I've built [CXXStateTree](https://github.com/ZigRazor/CXXStateTree), a modern C++ header-only library to create hierarchical state machines with clean, intuitive APIs.
It supports: - Deeply nested states - Entry/exit handlers - State transitions with guards and actions - Asynchronous transitions with `co_await` (C++20 coroutines) - Optional runtime type identification for flexibility
It's ideal for complex control logic, embedded systems, games, robotics, and anywhere you'd use a finite state machine.
I’d love feedback, use cases, or contributions from the community!

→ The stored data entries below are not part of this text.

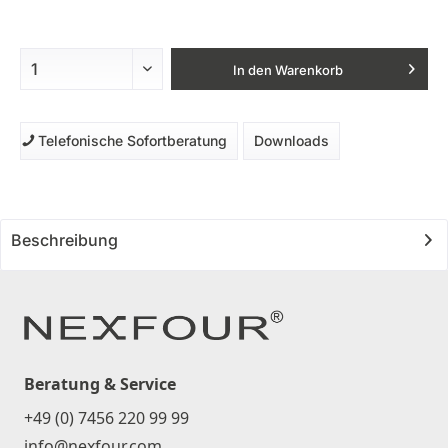
In den
Warenkorb
Telefonische Sofortberatung
Downloads
Beschreibung
Beratung & Service
+49 (0) 7456 220 99 99
info@nexfour.com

I think you're suggesting that you don't need to make up the names for include guards because all tools / IDEs for C++ write them for you automatically anyway. But that isn't my experience. Many IDEs don't write include guards for you automatically ... because everybody uses #pragma once already.
> #pragma once is broken by design
I think you're referring to the historical problem with #pragma once, which is that it can be hard for the compiler to identify what is really the same file (and therefore shouldn't be included a second time). If you hard link to the same file, or soft link to it, is it the same? What if the same file is mapped to two different mount points? What if genuinely different files have the same contents (e.g., because the same library is included from two different installation paths)? In practice, soft/hard links to the same file are easily detectable, and anything more obscure indicates such a weird problem with your setup that you surely have bigger issues. #pragma once is fine.
(Historically, it also had the benefit that compilers would know not to even re-read the header, whereas with traditional include guards they would need to re-include the file (e.g. in case the whole file is not wrapped in the #ifdef, or in case something else has undefined it since) only to then discard the contents. I've even seen coding guidelines requiring external include guards wrapped around every use of headers with #include <...>. Yuck! But modern compilers can work out when include guards are meant to mean that so today that difference probably no longer exists.)
They don't. They are not C++ and at most they are compiler-specific.
It's fine if you opt to not write C++ and instead target specific compilers instead. Just don't pretend it's not frowned upon or kosher.
Since you seem to be more knowledgeble about this, I'm curious to know which C++ compilers lack support? I know that at least the 3 big ones do (GCC, Clang, and MSVC) and they have for a very long time.